• [What to produce] Tally the lines of the data below that contain the string "index". Give the tally and nothing else.

(Images with keypoint coordinates)
......

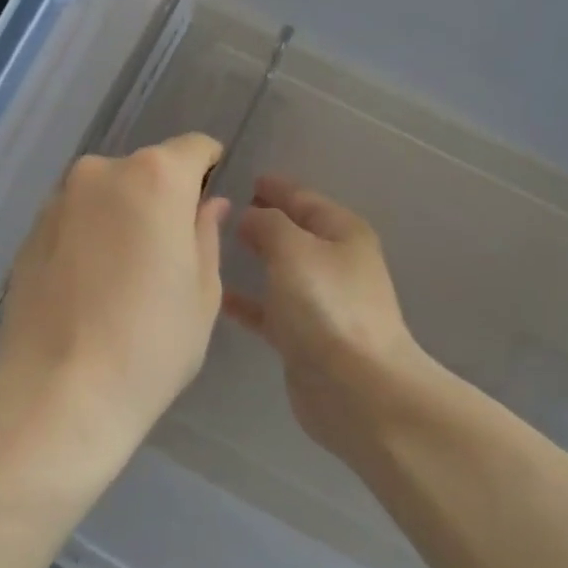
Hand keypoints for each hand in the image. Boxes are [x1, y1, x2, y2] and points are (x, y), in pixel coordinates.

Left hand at [0, 134, 230, 502]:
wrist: (56, 391)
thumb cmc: (150, 343)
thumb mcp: (201, 292)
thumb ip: (205, 234)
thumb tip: (208, 204)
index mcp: (154, 178)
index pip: (192, 148)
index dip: (207, 168)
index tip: (208, 201)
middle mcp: (100, 173)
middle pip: (145, 171)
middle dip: (162, 199)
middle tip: (168, 253)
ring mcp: (58, 201)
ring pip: (106, 196)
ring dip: (121, 218)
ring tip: (124, 277)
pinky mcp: (29, 232)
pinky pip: (75, 220)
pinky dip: (89, 237)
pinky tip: (90, 286)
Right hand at [223, 175, 444, 468]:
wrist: (356, 389)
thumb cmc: (326, 307)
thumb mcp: (293, 249)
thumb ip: (266, 224)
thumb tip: (249, 216)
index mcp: (342, 233)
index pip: (303, 198)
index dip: (275, 187)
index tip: (242, 178)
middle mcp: (335, 263)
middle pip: (293, 232)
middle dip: (261, 220)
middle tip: (220, 210)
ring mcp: (321, 302)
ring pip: (280, 270)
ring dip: (253, 258)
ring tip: (211, 247)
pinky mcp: (305, 337)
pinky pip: (269, 308)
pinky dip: (247, 300)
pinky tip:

......

• [Task result] 8